賈珍冷著臉沒接他的話茬,只是朝周景那邊努了努嘴:「這是周世叔家的周景,論輩分你該叫一聲叔叔,還愣著幹什麼,不快行禮?」
聞言,賈蓉連忙放下茶壺,規規矩矩的朝周景拱了拱手:「侄兒賈蓉,見過周世叔,方才不知是世叔來了,多有怠慢,世叔莫怪。」
周景含笑還了一禮:「蓉哥兒客氣了,我與你父親說話,本不該打擾你讀書的。」
賈珍聞言,又哼了一聲:「他讀什麼書?一天到晚不是鬥雞走狗,就是往東府西府里亂竄,正經書一個字沒見他翻過。」
賈蓉被父親當著外人的面數落,臉上有些掛不住,卻也不敢頂嘴,只是訕訕的笑了笑,往後退了半步,垂著手站在一旁,一副恭順聽訓的模樣。
說著,賈珍站起身來:「你方才說的事,我記下了,你且先回去吧,等我這邊有了准信兒,便讓人知會你。」
周景連忙起身,拱手道:「如此便多謝珍大哥了,小弟告辭。」
賈蓉見狀,搶先一步,挑起了帘子,側身讓開門口,笑道:「世叔慢走,侄兒送您出去。」
周景看了他一眼,走了出去。
身後傳來賈珍不冷不熱的聲音:「送完就滾回來,再敢亂竄,仔細你的皮。」
...
出了正廳,賈蓉臉上堆著笑:「世叔這就要走?難得來一趟,去我那邊坐坐?侄兒作東,請世叔吃兩杯酒去。」
周景腳步一頓,側頭看了賈蓉一眼。
剛才還素不相識,一轉眼就這麼殷勤?
「蓉哥兒客氣了,今日實在不敢多叨擾,改日吧。
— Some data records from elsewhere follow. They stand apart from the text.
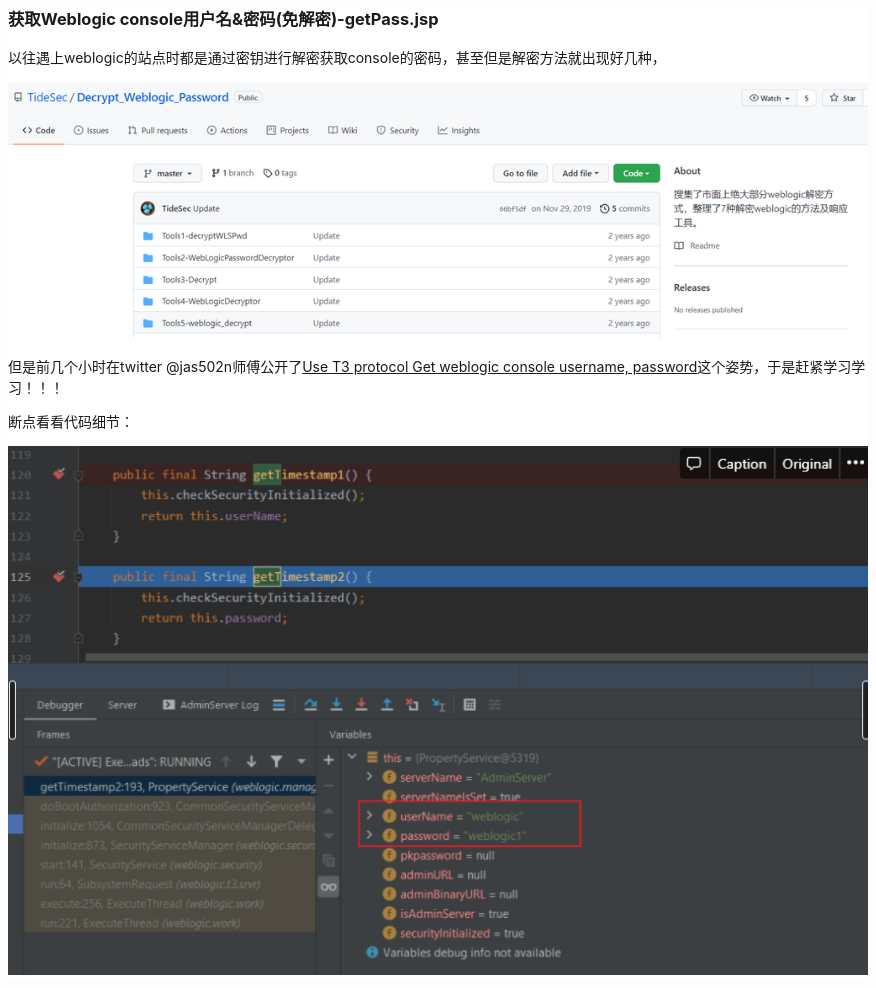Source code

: 



### 获取Weblogic console用户名&密码(免解密)-getPass.jsp

以往遇上weblogic的站点时都是通过密钥进行解密获取console的密码，甚至但是解密方法就出现好几种，

![image](vulnerability-research.assets/144720808-7e3efafd-8126-4994-bd78-945e314ff3ac.png)

但是前几个小时在twitter @jas502n师傅公开了[Use T3 protocol Get weblogic console username, password](https://twitter.com/jas502n/status/1467122190760177664)这个姿势，于是赶紧学习学习！！！


断点看看代码细节：

![image](vulnerability-research.assets/144720899-5b80c842-e6dd-47c2-b2fc-e3c60ba2a8f5.png)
」
賈蓉卻不由分說:「這就是見外了,什麼改日不改日的,今兒撞上了便是緣分,走走走,方才被老爺訓了一頓,世叔陪侄兒喝兩杯,權當散散心。」
說著不由分說便拉著周景往自己院走去,一邊走一邊回頭衝著身邊的小廝說道:「快!回去備桌薄酒。」
穿過一道月洞門,繞過一座假山,進了花廳。
廳內已經擺上一張小圓桌,桌上有幾樣小菜,一壺酒,兩副杯箸。
賈蓉殷勤的請周景落了座,舉杯道:「世叔,侄兒先敬您一杯!往後在京城若有什麼用得著侄兒的地方,儘管開口,侄兒旁的沒有,替世叔跑跑腿傳傳話還是使得的。」
說完一飲而盡。
周景也端起杯來飲了一口,笑著打量賈蓉:「蓉哥兒倒是個爽快人。」
賈蓉一笑:「世叔別笑話我了,您也瞧見了,我父親這個人,在家說一不二,動不動就罵人啐人,我在他跟前,連大氣都不敢出。」
周景聽他這麼說,端起酒杯,道:「家家有本難念的經,蓉哥兒也不必太過自苦。」
兩人又推杯換盞了幾回,賈蓉便借著酒意,開始拐著彎打聽周景的底細。
家裡做什麼營生?此番進府有何打算?
周景心裡跟明鏡似的,知道賈蓉是見賈珍肯見自己,想來攀個交情,日後說不定多一條路。
他揀些不痛不癢的話答了。
正說著,一個小廝快步走到花廳門口,躬身道:「蓉哥兒,珍大爺叫您去書房一趟,說有事吩咐。」